_ABOUT THIS TASK_
Copy the listing exactly as given. Omit every picture.
──────── EXTRACTED DATA
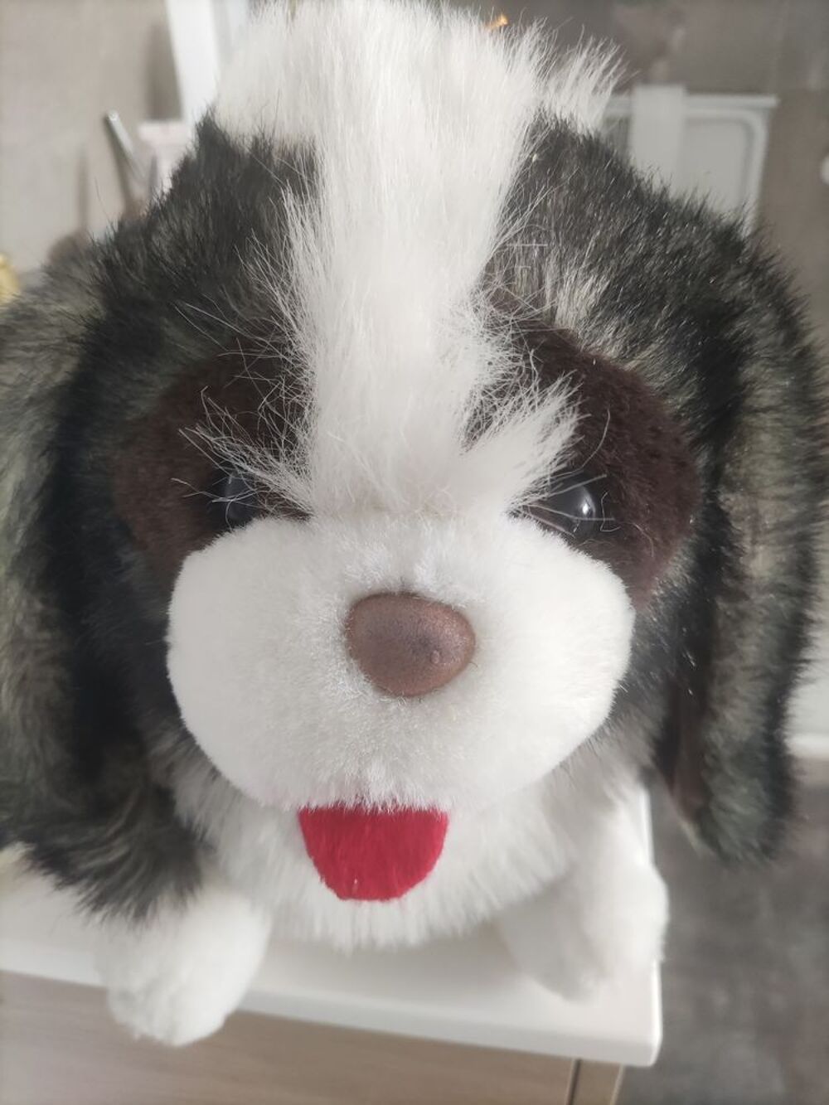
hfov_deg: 53.1
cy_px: 552
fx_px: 830
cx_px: 414
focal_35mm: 26
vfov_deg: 67.3
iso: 323
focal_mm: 4.71
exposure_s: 1/50
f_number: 1.79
────────────────
_YOUR RESPONSE_
hfov_deg: 53.1
cy_px: 552
fx_px: 830
cx_px: 414
focal_35mm: 26
vfov_deg: 67.3
iso: 323
focal_mm: 4.71
exposure_s: 1/50
f_number: 1.79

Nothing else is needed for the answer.